Мне так страшно, что хоть вой. Скорее всего, он уже умер. В смысле, не Хейфлик, а Мэтт. Два пулевых в живот – это не шутки. Да еще и левый верхний квадрант. Селезенка наверняка в клочья. Стрелял кто-то из банды Алистера, я уверена. Мэтт прибыл в город, чтобы поймать меня, но по ходу зацепил местного воротилу – возобновил расследование по одному старому-престарому делу, разозлил Алистера…

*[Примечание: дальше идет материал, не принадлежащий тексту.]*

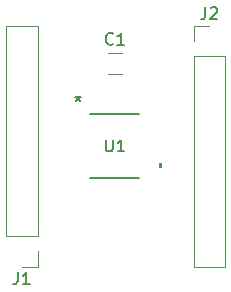
<source format=gto>
G04 #@! TF.GenerationSoftware,KiCad,Pcbnew,9.0.0*
G04 #@! TF.CreationDate,2025-02-20T19:15:02-05:00*
G04 #@! TF.ProjectId,surfboard,73757266-626f-4617-9264-2e6b69636164,rev?*
G04 #@! TF.SameCoordinates,Original*
G04 #@! TF.FileFunction,Legend,Top*
G04 #@! TF.FilePolarity,Positive*
%FSLAX46Y46*%
G04 Gerber Fmt 4.6, Leading zero omitted, Abs format (unit mm)*
G04 Created by KiCad (PCBNEW 9.0.0) date 2025-02-20 19:15:02*
%MOMM*%
%LPD*%
G01*
G04 APERTURE LIST*
%ADD10C,0.150000*%
%ADD11C,0.152400*%
%ADD12C,0.000000*%
%ADD13C,0.120000*%
G04 APERTURE END LIST*
D10*
X142113095Y-101674819D02*
X142113095Y-102484342D01*
X142113095Y-102484342D02*
X142160714Y-102579580D01*
X142160714Y-102579580D02*
X142208333Y-102627200D01*
X142208333Y-102627200D02*
X142303571Y-102674819D01*
X142303571Y-102674819D02*
X142494047Y-102674819D01*
X142494047Y-102674819D02*
X142589285Y-102627200D01*
X142589285Y-102627200D02*
X142636904Y-102579580D01*
X142636904Y-102579580D02*
X142684523Y-102484342D01*
X142684523Y-102484342D02*
X142684523Y-101674819D01*
X143684523Y-102674819D02*
X143113095Y-102674819D01*
X143398809Y-102674819D02*
X143398809Y-101674819D01*
X143398809Y-101674819D02*
X143303571Y-101817676D01*
X143303571Y-101817676D02*
X143208333Y-101912914D01*
X143208333Y-101912914D02*
X143113095Y-101960533D01*
X139750800Y-97952068D02*
X139750800Y-98190163D01*
X139512705Y-98094925D02*
X139750800Y-98190163D01*
X139750800Y-98190163D02*
X139988895Y-98094925D01*
X139607943Y-98380639D02*
X139750800Y-98190163D01*
X139750800Y-98190163D02*
X139893657Y-98380639D01*
X142708333Y-93544580D02*
X142660714Y-93592200D01*
X142660714Y-93592200D02*
X142517857Y-93639819D01*
X142517857Y-93639819D02*
X142422619Y-93639819D01*
X142422619Y-93639819D02*
X142279762Y-93592200D01*
X142279762Y-93592200D02*
X142184524Y-93496961D01*
X142184524Y-93496961D02*
X142136905Y-93401723D01*
X142136905Y-93401723D02*
X142089286Y-93211247D01*
X142089286Y-93211247D02*
X142089286Y-93068390D01*
X142089286Y-93068390D02*
X142136905Y-92877914D01*
X142136905Y-92877914D02*
X142184524Y-92782676D01*
X142184524Y-92782676D02*
X142279762Y-92687438D01*
X142279762Y-92687438D02*
X142422619Y-92639819D01*
X142422619Y-92639819D02*
X142517857Y-92639819D01*
X142517857Y-92639819D02*
X142660714Y-92687438D01*
X142660714Y-92687438D02*
X142708333Y-92735057D01*
X143660714Y-93639819D02*
X143089286Y-93639819D01*
X143375000Y-93639819D02*
X143375000Y-92639819D01*
X143375000Y-92639819D02*
X143279762Y-92782676D01*
X143279762Y-92782676D02*
X143184524Y-92877914D01*
X143184524Y-92877914D02*
X143089286Y-92925533D01*
X134667666Y-112909819D02*
X134667666Y-113624104D01*
X134667666Y-113624104D02*
X134620047Y-113766961D01*
X134620047Y-113766961D02*
X134524809Y-113862200D01*
X134524809Y-113862200D02*
X134381952Y-113909819D01*
X134381952Y-113909819D02*
X134286714Y-113909819D01*
X135667666Y-113909819D02*
X135096238Y-113909819D01*
X135381952Y-113909819D02*
X135381952Y-112909819D01*
X135381952Y-112909819D02*
X135286714Y-113052676D01*
X135286714Y-113052676D02*
X135191476Y-113147914D01*
X135191476Y-113147914D02*
X135096238Y-113195533D01*
X150542666Y-90469819D02*
X150542666Y-91184104D01*
X150542666Y-91184104D02*
X150495047Y-91326961D01*
X150495047Y-91326961D02*
X150399809Y-91422200D01*
X150399809Y-91422200D02*
X150256952Y-91469819D01*
X150256952Y-91469819D02*
X150161714Y-91469819D01*
X150971238Y-90565057D02*
X151018857Y-90517438D01*
X151018857Y-90517438D02*
X151114095Y-90469819D01*
X151114095Y-90469819D02*
X151352190Y-90469819D01*
X151352190Y-90469819D02*
X151447428Y-90517438D01*
X151447428Y-90517438D02*
X151495047Y-90565057D01*
X151495047Y-90565057D02*
X151542666Y-90660295D01*
X151542666Y-90660295D02*
X151542666Y-90755533D01*
X151542666Y-90755533D02*
X151495047Y-90898390D01*
X151495047Y-90898390D02*
X150923619Y-91469819D01*
X150923619Y-91469819D02*
X151542666Y-91469819D01*
D11*
X140805878Y-104899700D02*
X144944122Y-104899700D01*
X144944122Y-99540300D02*
X140805878Y-99540300D01*
D12*
G36*
X146837400Y-104035465D02*
G01*
X146583400Y-104035465D01*
X146583400Y-103654465D01*
X146837400Y-103654465D01*
X146837400Y-104035465D01*
G37*
D13*
X142246000Y-94315000D02*
X143504000Y-94315000D01*
X142246000Y-96155000D02*
X143504000Y-96155000D01*
X133671000Y-109855000D02*
X133671000Y-92015000D01*
X136331000Y-92015000D02*
X133671000Y-92015000D01*
X136331000Y-109855000D02*
X133671000Y-109855000D01*
X136331000Y-109855000D02*
X136331000Y-92015000D01*
X136331000Y-111125000D02*
X136331000Y-112455000D01*
X136331000Y-112455000D02*
X135001000Y-112455000D01*
X149546000Y-92015000D02*
X150876000Y-92015000D01*
X149546000Y-93345000D02*
X149546000Y-92015000D01*
X149546000Y-94615000D02*
X149546000Y-112455000D01*
X149546000Y-94615000D02*
X152206000Y-94615000D01*
X149546000Y-112455000D02*
X152206000Y-112455000D01*
X152206000Y-94615000D02*
X152206000Y-112455000D01*
M02*

</source>
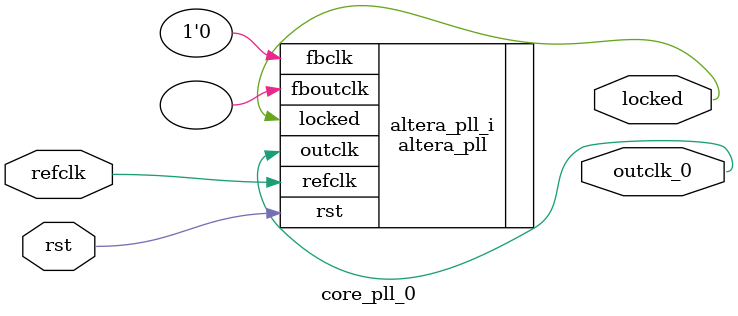
<source format=v>
`timescale 1ns/10ps
module  core_pll_0(

	// interface 'refclk'
	input wire refclk,

	// interface 'reset'
	input wire rst,

	// interface 'outclk0'
	output wire outclk_0,

	// interface 'locked'
	output wire locked
);

	altera_pll #(
		.fractional_vco_multiplier("false"),
		.reference_clock_frequency("50.0 MHz"),
		.operation_mode("direct"),
		.number_of_clocks(1),
		.output_clock_frequency0("100.000000 MHz"),
		.phase_shift0("0 ps"),
		.duty_cycle0(50),
		.output_clock_frequency1("0 MHz"),
		.phase_shift1("0 ps"),
		.duty_cycle1(50),
		.output_clock_frequency2("0 MHz"),
		.phase_shift2("0 ps"),
		.duty_cycle2(50),
		.output_clock_frequency3("0 MHz"),
		.phase_shift3("0 ps"),
		.duty_cycle3(50),
		.output_clock_frequency4("0 MHz"),
		.phase_shift4("0 ps"),
		.duty_cycle4(50),
		.output_clock_frequency5("0 MHz"),
		.phase_shift5("0 ps"),
		.duty_cycle5(50),
		.output_clock_frequency6("0 MHz"),
		.phase_shift6("0 ps"),
		.duty_cycle6(50),
		.output_clock_frequency7("0 MHz"),
		.phase_shift7("0 ps"),
		.duty_cycle7(50),
		.output_clock_frequency8("0 MHz"),
		.phase_shift8("0 ps"),
		.duty_cycle8(50),
		.output_clock_frequency9("0 MHz"),
		.phase_shift9("0 ps"),
		.duty_cycle9(50),
		.output_clock_frequency10("0 MHz"),
		.phase_shift10("0 ps"),
		.duty_cycle10(50),
		.output_clock_frequency11("0 MHz"),
		.phase_shift11("0 ps"),
		.duty_cycle11(50),
		.output_clock_frequency12("0 MHz"),
		.phase_shift12("0 ps"),
		.duty_cycle12(50),
		.output_clock_frequency13("0 MHz"),
		.phase_shift13("0 ps"),
		.duty_cycle13(50),
		.output_clock_frequency14("0 MHz"),
		.phase_shift14("0 ps"),
		.duty_cycle14(50),
		.output_clock_frequency15("0 MHz"),
		.phase_shift15("0 ps"),
		.duty_cycle15(50),
		.output_clock_frequency16("0 MHz"),
		.phase_shift16("0 ps"),
		.duty_cycle16(50),
		.output_clock_frequency17("0 MHz"),
		.phase_shift17("0 ps"),
		.duty_cycle17(50),
		.pll_type("General"),
		.pll_subtype("General")
	) altera_pll_i (
		.rst	(rst),
		.outclk	({outclk_0}),
		.locked	(locked),
		.fboutclk	( ),
		.fbclk	(1'b0),
		.refclk	(refclk)
	);
endmodule


</source>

Это все я виновата. Все я. Не сдержалась. Нагадила там, где живу – прирезала местного мужика. Я не хотела, правда! Он сам ко мне полез, да так, что у меня пальто затрещало! Уродец. Я шла домой со смены, по темному проулку, а он схватил, поволок, еще и рот зажал, дурашка. Я с трудом сдержалась, чтоб не отожрать ему руку прямо там, в проулке, кое-как дотерпела до его дома. Притворилась испуганной и покорной, разделась сама, сложила шмотки стопочкой, прикрыла их пакетиком, чтоб не забрызгать, и попросилась в душ. Дурашка разрешил, но поперся следом… надо было его придушить! Или свернуть шею! Или шарахнуть башкой от унитаз! Зачем я его прирезала, зачем?! Дважды полоснула по горлу, крест-накрест, будто подпись свою поставила!..
Уродец оказался гипертоником – кровь брызнула на стену широким веером. Я набрала пригоршню, попробовала, но тут же сплюнула – вкус был еще омерзительней, чем запах. Надо было его придушить… идиотка! Уродца нашли, сообщили куда следует, и Мэтт, конечно, тут же примчался-закрутился-завертелся ищейкой, нарвался на Алистера и получил пулю. Вернее, две.